パラフィン紙は、パラフィン蝋を塗布・浸透させた紙である。元になる紙としてグラシンを使ったものが多いため、グラシンと混同されるが、別物である。グラシンから作ったパラフィン紙は、単なるグラシンより特性が優れている。(Wikipedia「グラシン」 より)
もし近所でグラシン紙を売っている文房具店がなければ、印刷会社に注文すればいいだろう。手数料さえ支払えば断裁までやってくれるハズだ。また、頼めば用紙を梱包するのに使う通称「ワンプ」という防湿性の紙で梱包してくれるかもしれない。ワンプは花見のときの敷物にも適しているので、入手経路があると何かと便利だ。
さて、今日は実際に包んでみる。
ジャケット(カバー)そのものにグラシン紙を掛けるならジャケットをくるむように覆ってしまうのが一般的で、これは外れにくく使いやすい。ところが「古都」はグラシン紙一枚でジャケットをつくったような状態で、それをさらに箱に入れるようになっている。グラシン紙自体が外れやすいし、箱に入れるときに引っかかって破れそうになる。いままでと同じ包み方はやめることにした。

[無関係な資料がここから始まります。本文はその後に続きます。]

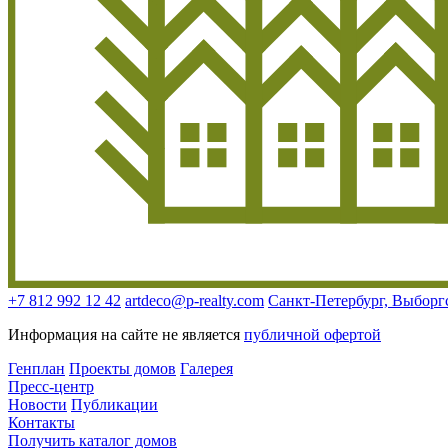
+7 812 992 12 42
artdeco@p-realty.com
Санкт-Петербург, Выборгск
Информация на сайте не является
публичной офертой
Генплан
Проекты домов
Галерея
Пресс-центр
Новости
Публикации
Контакты
Получить каталог домов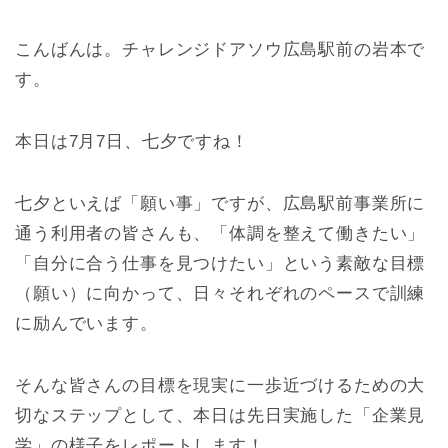
こんばんは。チャレンジドアソウ広島駅前の岩本で
す。
本日は7月7日、七夕ですね！
七夕といえば「願い事」ですが、広島駅前事業所に
通う利用者の皆さんも、「体調を整えて働きたい」
「自分に合う仕事を見つけたい」という素敵な目標
（願い）に向かって、日々それぞれのペースで訓練
に励んでいます。
そんな皆さんの目標を現実に一歩近づけるための大
切なステップとして、本日は先日実施した「企業見
学」の様子をレポートします！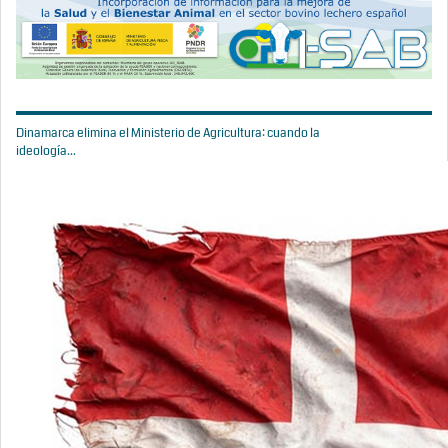
Dinamarca elimina el Ministerio de Agricultura: cuando la
ideología...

本の包み方はいろいろあるようだ。ネットではハサミを入れる方法の紹介をよく見かけるが、ハサミを入れるとその部分から裂けそうな気がするので(たぶん大丈夫だと思うけどね)、なるべく一枚紙をそのまま使う方法を探した。結局、紀伊国屋書店で文庫本に掛けてくれる方法が一番良いような気がしたので今回はそれをまねることにした。
広げたグラシン紙を本の天地に合わせて内側に折り、さらにその左右を内側に折り袖を作る。

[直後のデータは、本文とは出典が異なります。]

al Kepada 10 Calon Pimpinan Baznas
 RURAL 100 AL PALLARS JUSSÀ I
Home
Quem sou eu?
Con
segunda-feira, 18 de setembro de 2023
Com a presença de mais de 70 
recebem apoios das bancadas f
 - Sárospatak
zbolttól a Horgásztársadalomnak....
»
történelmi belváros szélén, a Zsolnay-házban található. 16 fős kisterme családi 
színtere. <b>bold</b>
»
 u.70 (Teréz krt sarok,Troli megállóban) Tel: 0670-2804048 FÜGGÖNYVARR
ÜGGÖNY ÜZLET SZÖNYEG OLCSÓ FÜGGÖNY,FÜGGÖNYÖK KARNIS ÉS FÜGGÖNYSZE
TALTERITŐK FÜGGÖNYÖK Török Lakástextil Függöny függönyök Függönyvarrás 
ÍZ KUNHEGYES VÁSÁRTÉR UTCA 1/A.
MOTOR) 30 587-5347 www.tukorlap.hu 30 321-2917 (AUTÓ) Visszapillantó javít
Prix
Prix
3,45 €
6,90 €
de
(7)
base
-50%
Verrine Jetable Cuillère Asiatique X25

上記の図で左右の袖の部分が袋になるので、そこに本の表紙を入れる。ただ袖に入れるとごくごく微小なゆがみが出る。片方だけ袖に入れるという手もある。袖が長い方が表紙の天地の小口を保護できる。
この方法は折り返しが少ないと作業がやりにくい。本書は天地がB6よりも1cm長く192mmあるが、用意した381mm × 508mmでちょうどいいような気がする。また、折り返しが少なくてグラシン紙が外れやすいからとセロハンテープなんかで止めるとテープの糊が心配だ。やはりグラシン紙は贅沢に使った方がいいように思う。
出来上がり。
グラシン紙を通して背の色が比較的ハッキリしている部分があるが、これは包み方の天地の折り返しが重ならず一枚になっているところ。ちょっとしたアクセントになっているが、以前この部分に印刷した文字がくるよう表紙のデザインを調整した装丁を見たことがあった(ような気がする)。私はこの部分が天地の中央にくるよりも気持ち下がった方が安定感があるような気がしたのでそうしている。

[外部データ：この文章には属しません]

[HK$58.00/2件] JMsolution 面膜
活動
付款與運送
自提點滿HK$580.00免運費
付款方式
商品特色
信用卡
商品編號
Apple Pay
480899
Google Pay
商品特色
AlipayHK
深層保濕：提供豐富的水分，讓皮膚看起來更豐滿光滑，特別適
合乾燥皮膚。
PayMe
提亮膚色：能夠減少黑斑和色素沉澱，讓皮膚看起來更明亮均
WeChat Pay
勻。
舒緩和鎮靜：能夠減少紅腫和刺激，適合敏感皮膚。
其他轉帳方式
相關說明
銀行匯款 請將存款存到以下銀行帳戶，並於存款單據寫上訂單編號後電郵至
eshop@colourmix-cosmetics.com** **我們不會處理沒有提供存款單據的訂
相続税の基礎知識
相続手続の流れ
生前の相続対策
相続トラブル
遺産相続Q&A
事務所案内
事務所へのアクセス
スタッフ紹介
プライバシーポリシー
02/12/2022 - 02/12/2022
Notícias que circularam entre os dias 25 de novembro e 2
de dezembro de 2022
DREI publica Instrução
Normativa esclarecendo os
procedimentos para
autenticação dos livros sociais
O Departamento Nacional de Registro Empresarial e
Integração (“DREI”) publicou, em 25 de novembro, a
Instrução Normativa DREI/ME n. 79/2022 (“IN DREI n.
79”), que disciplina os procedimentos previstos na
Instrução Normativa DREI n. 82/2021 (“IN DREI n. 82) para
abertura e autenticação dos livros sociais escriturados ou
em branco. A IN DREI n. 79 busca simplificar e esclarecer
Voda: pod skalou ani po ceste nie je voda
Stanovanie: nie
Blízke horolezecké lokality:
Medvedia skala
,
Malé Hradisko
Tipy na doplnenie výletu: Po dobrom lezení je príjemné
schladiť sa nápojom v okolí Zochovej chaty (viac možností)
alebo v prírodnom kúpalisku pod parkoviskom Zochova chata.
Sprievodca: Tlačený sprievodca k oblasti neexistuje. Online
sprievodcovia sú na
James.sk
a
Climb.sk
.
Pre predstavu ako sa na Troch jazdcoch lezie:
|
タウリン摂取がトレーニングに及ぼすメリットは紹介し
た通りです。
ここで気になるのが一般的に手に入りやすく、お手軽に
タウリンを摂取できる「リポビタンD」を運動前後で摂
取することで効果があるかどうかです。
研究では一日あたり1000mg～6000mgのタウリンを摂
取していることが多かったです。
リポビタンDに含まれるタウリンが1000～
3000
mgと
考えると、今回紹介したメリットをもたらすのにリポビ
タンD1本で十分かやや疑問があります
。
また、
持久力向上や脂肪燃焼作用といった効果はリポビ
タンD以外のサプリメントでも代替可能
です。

まっ、とりあえずこんなとこですかね。はじめてだったので結構時間かかりました。

【評価数:5人、平均:4.60点(5点満点)】



これをグラシン紙、って呼ぶことを知りませんでした。
よく似た本の包み紙(もしかしてハトロン紙だったのかなあ?)に包み、隙間から切り紙で作った落ち葉の形やゾウさんを入れて一人でほくそえんでいた事はあります(^^;)。
akochiさん
ブックカバーって気に入ったのがあると結構うれしいもんですよね。私はよくカレンダーを使っていました。デザインの良い数字の羅列が気に入っていました。